* [Task instructions]
Please rewrite the entries below from their start through the line containing "2160900369619 Up Date 2024/11/26", inclusive, replacing "Diploma" with "Degree" and keeping everything else the same. Return only that stretch.

_ _ _ _ _

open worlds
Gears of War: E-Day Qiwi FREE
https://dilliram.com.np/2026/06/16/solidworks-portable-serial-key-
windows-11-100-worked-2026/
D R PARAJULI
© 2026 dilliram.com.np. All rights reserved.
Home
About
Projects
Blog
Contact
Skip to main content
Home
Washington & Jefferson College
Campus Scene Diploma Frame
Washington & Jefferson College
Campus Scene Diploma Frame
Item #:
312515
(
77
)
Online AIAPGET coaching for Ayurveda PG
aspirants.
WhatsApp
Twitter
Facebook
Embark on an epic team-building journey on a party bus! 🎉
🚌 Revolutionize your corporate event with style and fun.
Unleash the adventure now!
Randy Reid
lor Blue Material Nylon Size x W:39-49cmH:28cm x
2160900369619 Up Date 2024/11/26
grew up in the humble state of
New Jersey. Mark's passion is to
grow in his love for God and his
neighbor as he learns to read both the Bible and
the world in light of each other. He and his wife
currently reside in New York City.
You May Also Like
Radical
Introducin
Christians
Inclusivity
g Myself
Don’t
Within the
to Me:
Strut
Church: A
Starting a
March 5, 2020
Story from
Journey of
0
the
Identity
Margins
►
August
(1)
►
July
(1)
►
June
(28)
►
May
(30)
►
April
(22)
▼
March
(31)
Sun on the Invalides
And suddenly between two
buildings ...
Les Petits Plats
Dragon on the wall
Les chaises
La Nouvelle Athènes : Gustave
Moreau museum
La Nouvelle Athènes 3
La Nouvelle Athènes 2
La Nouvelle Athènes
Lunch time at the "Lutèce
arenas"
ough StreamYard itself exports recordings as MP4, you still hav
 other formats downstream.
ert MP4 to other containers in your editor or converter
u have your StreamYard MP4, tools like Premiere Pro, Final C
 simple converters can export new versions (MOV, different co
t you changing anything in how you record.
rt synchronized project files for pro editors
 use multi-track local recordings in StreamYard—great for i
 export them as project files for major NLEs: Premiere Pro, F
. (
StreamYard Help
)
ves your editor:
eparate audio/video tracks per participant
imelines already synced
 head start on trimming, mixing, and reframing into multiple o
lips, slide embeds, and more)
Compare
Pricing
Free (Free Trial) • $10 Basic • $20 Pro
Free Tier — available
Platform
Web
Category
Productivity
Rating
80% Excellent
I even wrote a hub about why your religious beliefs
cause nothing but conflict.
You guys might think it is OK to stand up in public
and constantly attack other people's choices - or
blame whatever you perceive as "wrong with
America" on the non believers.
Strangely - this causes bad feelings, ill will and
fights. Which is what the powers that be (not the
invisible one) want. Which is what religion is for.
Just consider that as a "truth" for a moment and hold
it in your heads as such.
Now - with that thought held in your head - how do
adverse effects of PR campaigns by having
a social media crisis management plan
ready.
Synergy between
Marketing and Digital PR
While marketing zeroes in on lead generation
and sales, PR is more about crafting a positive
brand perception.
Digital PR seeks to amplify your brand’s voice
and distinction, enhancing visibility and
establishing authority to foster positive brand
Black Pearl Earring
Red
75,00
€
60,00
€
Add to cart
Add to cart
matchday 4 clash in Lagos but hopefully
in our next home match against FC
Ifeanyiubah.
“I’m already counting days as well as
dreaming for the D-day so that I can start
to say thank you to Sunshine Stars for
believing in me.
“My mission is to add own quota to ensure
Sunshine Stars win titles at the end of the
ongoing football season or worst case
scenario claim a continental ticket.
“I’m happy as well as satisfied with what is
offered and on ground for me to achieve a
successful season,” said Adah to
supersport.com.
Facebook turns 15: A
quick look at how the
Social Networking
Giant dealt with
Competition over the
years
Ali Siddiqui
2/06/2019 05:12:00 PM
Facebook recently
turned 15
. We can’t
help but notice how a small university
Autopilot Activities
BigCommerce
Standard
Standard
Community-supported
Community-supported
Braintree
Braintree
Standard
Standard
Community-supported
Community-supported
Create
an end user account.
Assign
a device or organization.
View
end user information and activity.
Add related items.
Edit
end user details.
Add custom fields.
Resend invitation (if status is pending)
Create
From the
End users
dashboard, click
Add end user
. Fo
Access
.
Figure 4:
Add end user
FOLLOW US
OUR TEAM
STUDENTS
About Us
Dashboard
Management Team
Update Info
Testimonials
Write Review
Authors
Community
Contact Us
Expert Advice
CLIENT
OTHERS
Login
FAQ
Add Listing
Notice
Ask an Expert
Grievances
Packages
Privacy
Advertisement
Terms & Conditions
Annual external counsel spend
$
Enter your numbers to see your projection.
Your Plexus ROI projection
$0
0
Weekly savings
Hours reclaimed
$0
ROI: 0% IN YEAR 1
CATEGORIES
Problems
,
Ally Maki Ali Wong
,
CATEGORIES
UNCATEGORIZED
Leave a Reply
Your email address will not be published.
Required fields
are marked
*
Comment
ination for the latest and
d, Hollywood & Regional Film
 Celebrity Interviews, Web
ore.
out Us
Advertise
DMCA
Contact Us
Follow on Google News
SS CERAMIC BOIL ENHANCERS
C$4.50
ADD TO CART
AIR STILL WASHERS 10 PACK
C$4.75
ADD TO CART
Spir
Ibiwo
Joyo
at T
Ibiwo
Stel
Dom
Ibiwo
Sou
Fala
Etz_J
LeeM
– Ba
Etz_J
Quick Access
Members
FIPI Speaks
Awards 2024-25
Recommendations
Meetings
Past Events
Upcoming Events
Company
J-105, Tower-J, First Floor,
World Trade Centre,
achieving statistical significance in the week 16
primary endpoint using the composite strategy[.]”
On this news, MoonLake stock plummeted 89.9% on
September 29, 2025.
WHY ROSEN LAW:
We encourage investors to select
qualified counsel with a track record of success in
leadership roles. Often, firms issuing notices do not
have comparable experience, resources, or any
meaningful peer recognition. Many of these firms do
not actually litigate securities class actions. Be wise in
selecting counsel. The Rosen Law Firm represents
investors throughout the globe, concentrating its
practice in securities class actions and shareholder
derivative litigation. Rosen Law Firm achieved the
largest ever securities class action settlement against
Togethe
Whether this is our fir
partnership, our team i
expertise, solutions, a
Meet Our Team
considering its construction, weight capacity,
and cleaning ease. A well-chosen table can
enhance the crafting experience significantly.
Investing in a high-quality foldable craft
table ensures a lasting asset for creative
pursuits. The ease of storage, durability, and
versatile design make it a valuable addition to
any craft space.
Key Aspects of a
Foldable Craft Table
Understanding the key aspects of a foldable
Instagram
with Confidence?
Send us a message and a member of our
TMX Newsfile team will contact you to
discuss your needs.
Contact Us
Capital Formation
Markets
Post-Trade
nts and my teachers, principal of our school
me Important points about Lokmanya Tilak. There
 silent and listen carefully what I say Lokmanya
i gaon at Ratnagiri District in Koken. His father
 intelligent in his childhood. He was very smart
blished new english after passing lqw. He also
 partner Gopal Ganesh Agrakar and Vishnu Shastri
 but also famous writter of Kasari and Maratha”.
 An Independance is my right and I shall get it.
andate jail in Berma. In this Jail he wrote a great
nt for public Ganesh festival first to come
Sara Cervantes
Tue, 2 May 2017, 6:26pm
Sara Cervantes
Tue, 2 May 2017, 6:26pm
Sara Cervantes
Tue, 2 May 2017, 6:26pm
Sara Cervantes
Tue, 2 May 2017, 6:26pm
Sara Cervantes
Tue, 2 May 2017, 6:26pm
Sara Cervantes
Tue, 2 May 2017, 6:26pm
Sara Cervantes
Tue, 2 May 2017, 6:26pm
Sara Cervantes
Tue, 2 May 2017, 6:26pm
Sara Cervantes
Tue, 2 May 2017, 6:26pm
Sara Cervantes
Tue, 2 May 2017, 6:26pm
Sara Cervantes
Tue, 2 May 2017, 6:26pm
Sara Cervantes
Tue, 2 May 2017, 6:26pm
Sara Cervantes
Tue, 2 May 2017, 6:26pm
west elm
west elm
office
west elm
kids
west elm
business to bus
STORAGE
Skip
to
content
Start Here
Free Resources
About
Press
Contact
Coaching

_ _ _ _ _

* [Output for this exercise]
open worlds
Gears of War: E-Day Qiwi FREE
https://dilliram.com.np/2026/06/16/solidworks-portable-serial-key-
windows-11-100-worked-2026/
D R PARAJULI
© 2026 dilliram.com.np. All rights reserved.
Home
About
Projects
Blog
Contact
Skip to main content
Home
Washington & Jefferson College
Campus Scene Degree Frame
Washington & Jefferson College
Campus Scene Degree Frame
Item #:
312515
(
77
)
Online AIAPGET coaching for Ayurveda PG
aspirants.
WhatsApp
Twitter
Facebook
Embark on an epic team-building journey on a party bus! 🎉
🚌 Revolutionize your corporate event with style and fun.
Unleash the adventure now!
Randy Reid
lor Blue Material Nylon Size x W:39-49cmH:28cm x
2160900369619 Up Date 2024/11/26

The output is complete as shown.